Substitute "Fiat Panda" for "Suzuki Vitara" everywhere it occurs in the lines below, and write all the lines out again with nothing else changed.

(Beginning of Dataset extract)

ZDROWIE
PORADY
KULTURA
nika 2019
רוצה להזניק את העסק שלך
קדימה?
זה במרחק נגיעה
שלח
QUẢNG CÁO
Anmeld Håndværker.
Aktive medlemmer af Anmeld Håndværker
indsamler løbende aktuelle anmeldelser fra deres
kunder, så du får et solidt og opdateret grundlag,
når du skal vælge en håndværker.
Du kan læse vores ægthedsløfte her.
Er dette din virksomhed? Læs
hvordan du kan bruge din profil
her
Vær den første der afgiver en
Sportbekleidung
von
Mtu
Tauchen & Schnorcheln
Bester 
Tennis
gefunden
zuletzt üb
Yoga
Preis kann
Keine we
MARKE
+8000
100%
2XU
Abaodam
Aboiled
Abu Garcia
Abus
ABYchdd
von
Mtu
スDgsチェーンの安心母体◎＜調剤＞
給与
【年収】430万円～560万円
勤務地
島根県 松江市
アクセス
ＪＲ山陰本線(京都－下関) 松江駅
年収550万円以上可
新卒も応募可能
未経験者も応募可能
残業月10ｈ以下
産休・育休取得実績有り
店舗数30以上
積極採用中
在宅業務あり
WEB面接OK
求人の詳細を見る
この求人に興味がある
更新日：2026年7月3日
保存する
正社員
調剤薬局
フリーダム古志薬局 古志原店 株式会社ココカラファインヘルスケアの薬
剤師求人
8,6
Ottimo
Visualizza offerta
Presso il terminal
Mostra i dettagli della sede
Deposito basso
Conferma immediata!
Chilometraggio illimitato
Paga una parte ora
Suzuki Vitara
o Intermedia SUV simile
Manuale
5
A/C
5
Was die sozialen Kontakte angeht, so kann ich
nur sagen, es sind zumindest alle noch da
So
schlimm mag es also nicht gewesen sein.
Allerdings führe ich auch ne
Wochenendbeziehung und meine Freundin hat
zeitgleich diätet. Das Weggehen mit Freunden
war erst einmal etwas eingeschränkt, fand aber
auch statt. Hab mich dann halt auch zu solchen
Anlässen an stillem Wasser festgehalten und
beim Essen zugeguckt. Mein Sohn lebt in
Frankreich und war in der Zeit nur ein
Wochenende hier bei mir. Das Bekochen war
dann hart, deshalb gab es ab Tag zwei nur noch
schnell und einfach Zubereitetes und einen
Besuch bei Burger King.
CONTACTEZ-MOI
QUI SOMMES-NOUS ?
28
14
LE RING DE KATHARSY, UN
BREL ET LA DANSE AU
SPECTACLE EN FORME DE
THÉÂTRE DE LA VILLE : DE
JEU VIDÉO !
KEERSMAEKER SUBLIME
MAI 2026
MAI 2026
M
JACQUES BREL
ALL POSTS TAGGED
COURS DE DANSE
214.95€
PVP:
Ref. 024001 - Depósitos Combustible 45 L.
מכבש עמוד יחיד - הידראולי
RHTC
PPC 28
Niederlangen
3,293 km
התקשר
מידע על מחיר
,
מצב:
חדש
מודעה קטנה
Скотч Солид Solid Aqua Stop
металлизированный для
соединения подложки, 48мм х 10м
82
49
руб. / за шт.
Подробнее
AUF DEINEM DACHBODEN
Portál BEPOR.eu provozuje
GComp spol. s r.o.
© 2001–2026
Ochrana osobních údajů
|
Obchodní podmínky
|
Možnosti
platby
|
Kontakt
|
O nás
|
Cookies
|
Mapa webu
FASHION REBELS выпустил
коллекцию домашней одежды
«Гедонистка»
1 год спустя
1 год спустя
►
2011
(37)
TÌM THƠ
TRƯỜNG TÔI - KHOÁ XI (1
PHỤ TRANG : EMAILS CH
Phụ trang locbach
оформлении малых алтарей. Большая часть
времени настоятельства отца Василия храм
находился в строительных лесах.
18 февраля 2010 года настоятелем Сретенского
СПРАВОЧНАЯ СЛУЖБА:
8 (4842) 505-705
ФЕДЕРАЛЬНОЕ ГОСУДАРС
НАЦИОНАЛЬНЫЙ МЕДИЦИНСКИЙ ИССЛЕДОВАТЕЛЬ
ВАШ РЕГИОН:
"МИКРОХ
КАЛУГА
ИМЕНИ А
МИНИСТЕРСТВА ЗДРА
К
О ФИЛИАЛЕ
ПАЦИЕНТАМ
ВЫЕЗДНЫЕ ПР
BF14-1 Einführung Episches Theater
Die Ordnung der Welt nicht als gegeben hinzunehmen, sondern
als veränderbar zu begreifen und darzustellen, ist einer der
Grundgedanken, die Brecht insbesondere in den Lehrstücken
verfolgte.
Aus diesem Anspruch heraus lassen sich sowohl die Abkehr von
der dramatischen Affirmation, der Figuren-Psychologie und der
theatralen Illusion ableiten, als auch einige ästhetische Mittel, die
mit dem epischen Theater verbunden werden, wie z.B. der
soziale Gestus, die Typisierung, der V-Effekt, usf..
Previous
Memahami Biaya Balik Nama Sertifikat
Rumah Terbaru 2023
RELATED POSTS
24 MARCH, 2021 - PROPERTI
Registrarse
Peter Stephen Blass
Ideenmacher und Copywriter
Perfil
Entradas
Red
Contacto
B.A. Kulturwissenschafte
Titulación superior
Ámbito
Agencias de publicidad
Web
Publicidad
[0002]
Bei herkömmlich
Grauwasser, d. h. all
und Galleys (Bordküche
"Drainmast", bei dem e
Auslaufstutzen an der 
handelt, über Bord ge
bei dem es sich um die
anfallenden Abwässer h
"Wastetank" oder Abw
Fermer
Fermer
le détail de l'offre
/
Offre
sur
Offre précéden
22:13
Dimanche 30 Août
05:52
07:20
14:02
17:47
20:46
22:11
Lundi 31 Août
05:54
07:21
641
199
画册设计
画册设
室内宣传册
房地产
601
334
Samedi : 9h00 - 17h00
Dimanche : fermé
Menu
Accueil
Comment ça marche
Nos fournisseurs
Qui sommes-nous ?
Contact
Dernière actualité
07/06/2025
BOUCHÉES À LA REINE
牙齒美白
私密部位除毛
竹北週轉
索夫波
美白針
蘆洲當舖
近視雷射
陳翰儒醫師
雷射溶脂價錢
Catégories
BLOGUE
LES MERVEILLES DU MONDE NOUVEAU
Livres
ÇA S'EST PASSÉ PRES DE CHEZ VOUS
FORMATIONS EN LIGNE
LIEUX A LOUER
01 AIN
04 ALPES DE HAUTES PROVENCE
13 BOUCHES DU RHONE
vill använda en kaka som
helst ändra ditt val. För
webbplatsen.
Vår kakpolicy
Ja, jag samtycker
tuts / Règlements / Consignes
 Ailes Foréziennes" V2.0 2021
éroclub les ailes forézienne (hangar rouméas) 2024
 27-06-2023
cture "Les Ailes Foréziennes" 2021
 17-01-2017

(End of Dataset extract)

Exercise result:
ZDROWIE
PORADY
KULTURA
nika 2019
רוצה להזניק את העסק שלך
קדימה?
זה במרחק נגיעה
שלח
QUẢNG CÁO
Anmeld Håndværker.
Aktive medlemmer af Anmeld Håndværker
indsamler løbende aktuelle anmeldelser fra deres
kunder, så du får et solidt og opdateret grundlag,
når du skal vælge en håndværker.
Du kan læse vores ægthedsløfte her.
Er dette din virksomhed? Læs
hvordan du kan bruge din profil
her
Vær den første der afgiver en
Sportbekleidung
von
Mtu
Tauchen & Schnorcheln
Bester 
Tennis
gefunden
zuletzt üb
Yoga
Preis kann
Keine we
MARKE
+8000
100%
2XU
Abaodam
Aboiled
Abu Garcia
Abus
ABYchdd
von
Mtu
スDgsチェーンの安心母体◎＜調剤＞
給与
【年収】430万円～560万円
勤務地
島根県 松江市
アクセス
ＪＲ山陰本線(京都－下関) 松江駅
年収550万円以上可
新卒も応募可能
未経験者も応募可能
残業月10ｈ以下
産休・育休取得実績有り
店舗数30以上
積極採用中
在宅業務あり
WEB面接OK
求人の詳細を見る
この求人に興味がある
更新日：2026年7月3日
保存する
正社員
調剤薬局
フリーダム古志薬局 古志原店 株式会社ココカラファインヘルスケアの薬
剤師求人
8,6
Ottimo
Visualizza offerta
Presso il terminal
Mostra i dettagli della sede
Deposito basso
Conferma immediata!
Chilometraggio illimitato
Paga una parte ora
Fiat Panda
o Intermedia SUV simile
Manuale
5
A/C
5
Was die sozialen Kontakte angeht, so kann ich
nur sagen, es sind zumindest alle noch da
So
schlimm mag es also nicht gewesen sein.
Allerdings führe ich auch ne
Wochenendbeziehung und meine Freundin hat
zeitgleich diätet. Das Weggehen mit Freunden
war erst einmal etwas eingeschränkt, fand aber
auch statt. Hab mich dann halt auch zu solchen
Anlässen an stillem Wasser festgehalten und
beim Essen zugeguckt. Mein Sohn lebt in
Frankreich und war in der Zeit nur ein
Wochenende hier bei mir. Das Bekochen war
dann hart, deshalb gab es ab Tag zwei nur noch
schnell und einfach Zubereitetes und einen
Besuch bei Burger King.
CONTACTEZ-MOI
QUI SOMMES-NOUS ?
28
14
LE RING DE KATHARSY, UN
BREL ET LA DANSE AU
SPECTACLE EN FORME DE
THÉÂTRE DE LA VILLE : DE
JEU VIDÉO !
KEERSMAEKER SUBLIME
MAI 2026
MAI 2026
M
JACQUES BREL
ALL POSTS TAGGED
COURS DE DANSE
214.95€
PVP:
Ref. 024001 - Depósitos Combustible 45 L.
מכבש עמוד יחיד - הידראולי
RHTC
PPC 28
Niederlangen
3,293 km
התקשר
מידע על מחיר
,
מצב:
חדש
מודעה קטנה
Скотч Солид Solid Aqua Stop
металлизированный для
соединения подложки, 48мм х 10м
82
49
руб. / за шт.
Подробнее
AUF DEINEM DACHBODEN
Portál BEPOR.eu provozuje
GComp spol. s r.o.
© 2001–2026
Ochrana osobních údajů
|
Obchodní podmínky
|
Možnosti
platby
|
Kontakt
|
O nás
|
Cookies
|
Mapa webu
FASHION REBELS выпустил
коллекцию домашней одежды
«Гедонистка»
1 год спустя
1 год спустя
►
2011
(37)
TÌM THƠ
TRƯỜNG TÔI - KHOÁ XI (1
PHỤ TRANG : EMAILS CH
Phụ trang locbach
оформлении малых алтарей. Большая часть
времени настоятельства отца Василия храм
находился в строительных лесах.
18 февраля 2010 года настоятелем Сретенского
СПРАВОЧНАЯ СЛУЖБА:
8 (4842) 505-705
ФЕДЕРАЛЬНОЕ ГОСУДАРС
НАЦИОНАЛЬНЫЙ МЕДИЦИНСКИЙ ИССЛЕДОВАТЕЛЬ
ВАШ РЕГИОН:
"МИКРОХ
КАЛУГА
ИМЕНИ А
МИНИСТЕРСТВА ЗДРА
К
О ФИЛИАЛЕ
ПАЦИЕНТАМ
ВЫЕЗДНЫЕ ПР
BF14-1 Einführung Episches Theater
Die Ordnung der Welt nicht als gegeben hinzunehmen, sondern
als veränderbar zu begreifen und darzustellen, ist einer der
Grundgedanken, die Brecht insbesondere in den Lehrstücken
verfolgte.
Aus diesem Anspruch heraus lassen sich sowohl die Abkehr von
der dramatischen Affirmation, der Figuren-Psychologie und der
theatralen Illusion ableiten, als auch einige ästhetische Mittel, die
mit dem epischen Theater verbunden werden, wie z.B. der
soziale Gestus, die Typisierung, der V-Effekt, usf..
Previous
Memahami Biaya Balik Nama Sertifikat
Rumah Terbaru 2023
RELATED POSTS
24 MARCH, 2021 - PROPERTI
Registrarse
Peter Stephen Blass
Ideenmacher und Copywriter
Perfil
Entradas
Red
Contacto
B.A. Kulturwissenschafte
Titulación superior
Ámbito
Agencias de publicidad
Web
Publicidad
[0002]
Bei herkömmlich
Grauwasser, d. h. all
und Galleys (Bordküche
"Drainmast", bei dem e
Auslaufstutzen an der 
handelt, über Bord ge
bei dem es sich um die
anfallenden Abwässer h
"Wastetank" oder Abw
Fermer
Fermer
le détail de l'offre
/
Offre
sur
Offre précéden
22:13
Dimanche 30 Août
05:52
07:20
14:02
17:47
20:46
22:11
Lundi 31 Août
05:54
07:21
641
199
画册设计
画册设
室内宣传册
房地产
601
334
Samedi : 9h00 - 17h00
Dimanche : fermé
Menu
Accueil
Comment ça marche
Nos fournisseurs
Qui sommes-nous ?
Contact
Dernière actualité
07/06/2025
BOUCHÉES À LA REINE
牙齒美白
私密部位除毛
竹北週轉
索夫波
美白針
蘆洲當舖
近視雷射
陳翰儒醫師
雷射溶脂價錢
Catégories
BLOGUE
LES MERVEILLES DU MONDE NOUVEAU
Livres
ÇA S'EST PASSÉ PRES DE CHEZ VOUS
FORMATIONS EN LIGNE
LIEUX A LOUER
01 AIN
04 ALPES DE HAUTES PROVENCE
13 BOUCHES DU RHONE
vill använda en kaka som
helst ändra ditt val. För
webbplatsen.
Vår kakpolicy
Ja, jag samtycker
tuts / Règlements / Consignes
 Ailes Foréziennes" V2.0 2021
éroclub les ailes forézienne (hangar rouméas) 2024
 27-06-2023
cture "Les Ailes Foréziennes" 2021
 17-01-2017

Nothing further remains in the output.